Suppose I want to get letter of recommendation for a PhD program. Could this letter be from someone not from my institution? Could is be from someone I have collaborated with online? Or generally do schools want recommendations from professors from a student's home institution?
A letter of recommendation absolutely does not have to be from someone at your university. It should be from someone you have collaborated with. In general, a letter of recommendation will be most valuable if:
It can speak to your potential as a researcher: letters from supervisors of research projects are much more valuable than letters from people who have only had you in class
It is written by someone well known in the field that you are attempting to enter. When this person says you have potential to be a researcher, it is much more credible if they have experience working with excellent researchers in the field.
It is written by someone who knows you well. They should be able to point to specific things you have done with them, specific conversations you have had, specific ideas you have had.
You should pick your letter writers by seeing how well they optimize these three properties. It won't matter if they are at your home institution or not. The only reason not to get a letter from "someone you have collaborated with online" is if they don't satisfy these criteria. In particular, I might be concerned that they don't know you well enough if you have never met them.
That being said, it might raise a red flag if none of your letter writers are from your home institution. But if you have one of these, that should be enough.

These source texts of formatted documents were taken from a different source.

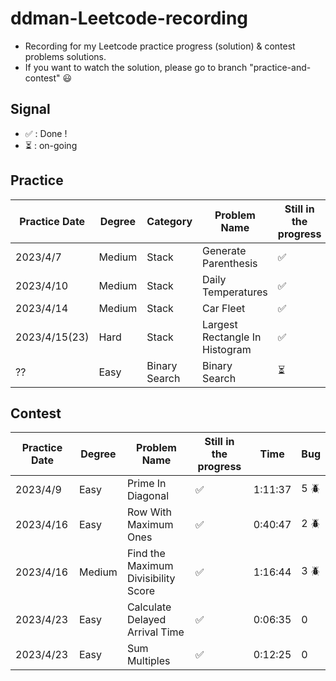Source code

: # ddman-Leetcode-recording
- Recording for my Leetcode practice progress (solution) & contest problems solutions.
- If you want to watch the solution, please go to branch "practice-and-contest" :smiley:

## Signal
* &#x2705; : Done !
* :hourglass_flowing_sand: : on-going

## Practice

|  Practice Date   | Degree | Category | Problem Name                        | Still in the progress      |
|  -------------   | ------ | ------   | ------------                        | --------------------       |
|  2023/4/7        | Medium | Stack    | Generate Parenthesis                | &#x2705;                   |
|  2023/4/10       | Medium | Stack    | Daily Temperatures                  | &#x2705;                   |
|  2023/4/14       | Medium | Stack    | Car Fleet                           | &#x2705;                   |
|  2023/4/15(23)   | Hard   | Stack         | Largest Rectangle In Histogram | &#x2705;                   |
|  ??              | Easy   | Binary Search | Binary Search                  | :hourglass_flowing_sand:   |
 
## Contest

|  Practice Date   | Degree | Problem Name                        | Still in the progress | Time    | Bug        |
|  -------------   | ------ | ------------                        | --------------------  | ----    | ---        |
|  2023/4/9        | Easy   | Prime In Diagonal                   | &#x2705;              | 1:11:37 | 5 :beetle: |
|  2023/4/16       | Easy   | Row With Maximum Ones               | &#x2705;              | 0:40:47 | 2 :beetle: |
|  2023/4/16       | Medium | Find the Maximum Divisibility Score | &#x2705;              | 1:16:44 | 3 :beetle: |
|  2023/4/23       | Easy   | Calculate Delayed Arrival Time      | &#x2705;              | 0:06:35 | 0          |
|  2023/4/23       | Easy   | Sum Multiples                       | &#x2705;              | 0:12:25 | 0          |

Schools want a letter that demonstrates that you are a smart, hardworking individual, whose presence will be a net gain for the program specifically and the university generally. In most cases, the people most able to write such a letter are from the institution where you received your undergraduate (or masters, as the case may be) degree. These people have interacted with you in a classroom (and possibly research) setting, and they know you well enough to write a good letter.
To that extent, if there is another individual—with stature enough to be recognized by an academic institution (i.e., a professor or recognized researcher)—who can write such a letter, that's fine.